The Chinese Communist Party finds it difficult to admit and confront the disasters – the One Child policy, the Great Leap Forward, the Proletarian Cultural Revolution – that it has inflicted on the country. Until it does, it may merely tinker with a demographic challenge which has already been set in stone for 30-plus years. By 2050, there will be only about 720 million in the 15-64 age bracket compared with 976 million today and their average age will be much higher.
Unless automation and AI come to the rescue, the demographics could lead to increased demand for female labor, further holding back maternity. Meanwhile, India’s 15-64 working age group is set to surpass 1 billion.
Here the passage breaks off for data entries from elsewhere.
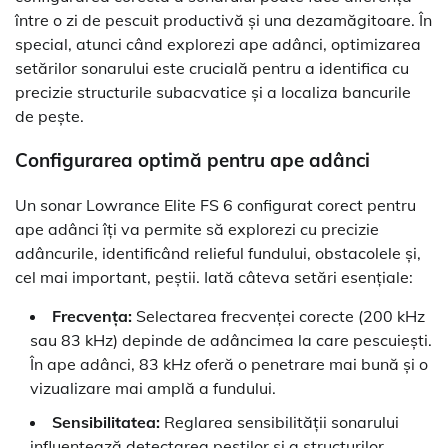
între o zi de pescuit productivă și una dezamăgitoare. În
special, atunci când explorezi ape adânci, optimizarea
setărilor sonarului este crucială pentru a identifica cu
precizie structurile subacvatice și a localiza bancurile
de pește.
Configurarea optimă pentru ape adânci
Un sonar Lowrance Elite FS 6 configurat corect pentru
ape adânci îți va permite să explorezi cu precizie
adâncurile, identificând relieful fundului, obstacolele și,
cel mai important, peștii. Iată câteva setări esențiale:
Frecvența:
Selectarea frecvenței corecte (200 kHz
sau 83 kHz) depinde de adâncimea la care pescuiești.
În ape adânci, 83 kHz oferă o penetrare mai bună și o
vizualizare mai amplă a fundului.
Sensibilitatea:
Reglarea sensibilității sonarului
influențează detectarea peștilor și a structurilor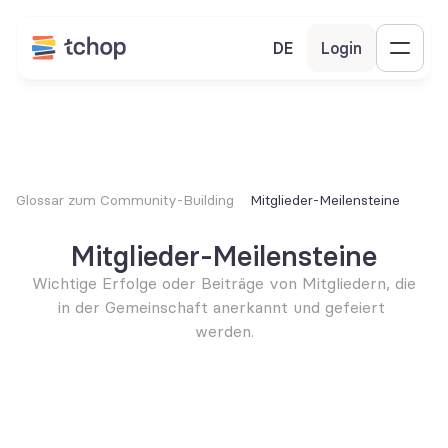
DE
Login
Glossar zum Community-Building
Mitglieder-Meilensteine
Mitglieder-Meilensteine
Wichtige Erfolge oder Beiträge von Mitgliedern, die 
in der Gemeinschaft anerkannt und gefeiert 
werden.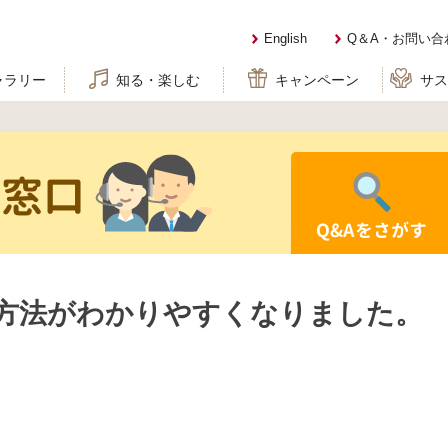
English
Q＆A・お問い合
ャラリー
知る・楽しむ
キャンペーン
サ
せ窓口
Q&Aをさがす
保存方法がわかりやすくなりました。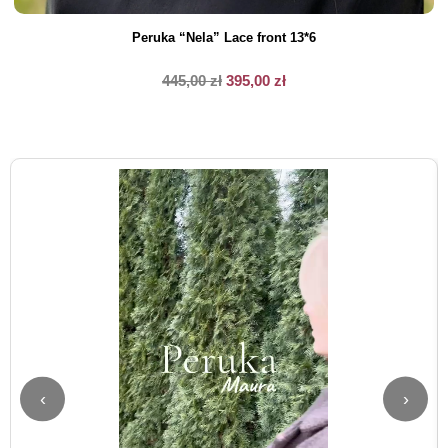
Peruka “Nela” Lace front 13*6
445,00
zł
395,00
zł
‹
›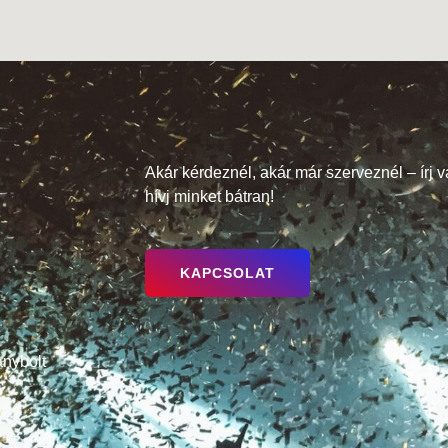
Akár kérdeznél, akár már szerveznél – írj 
hívj minket bátran!
KAPCSOLAT
nybolt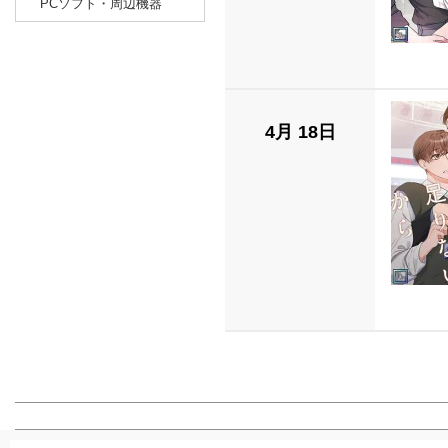
PCソフト・周辺機器
4月 18日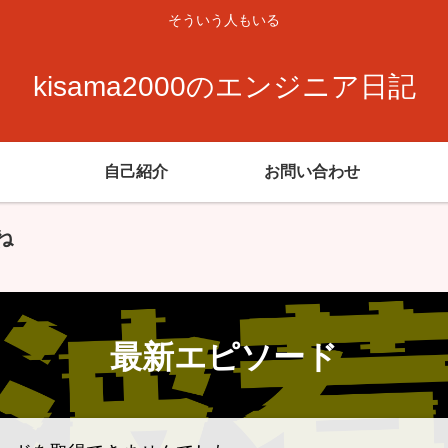
そういう人もいる
kisama2000のエンジニア日記
自己紹介
お問い合わせ
ね
最新エピソード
China’s situation is, of course, far from unique. Hong Kong, Singapore, South Korea, and Taiwan all have similar fertility rates, with Singapore vainly seeking to solve its problem for four decades. But among large countries, China stands out for its gender imbalance, which exacerbates the problem. India has had a similar problem, but its ratio of male births has declined from 109 to 105 between 2004 and 2024. In India, the imbalance also varies greatly by region.
Of course, social attitudes in China, as well as government policies, can change remarkably quickly, but any such change takes two decades or more to alter the demographic fundamentals. And no country so far has been able to solve the falling birth rate problem except by immigration of working-age migrants.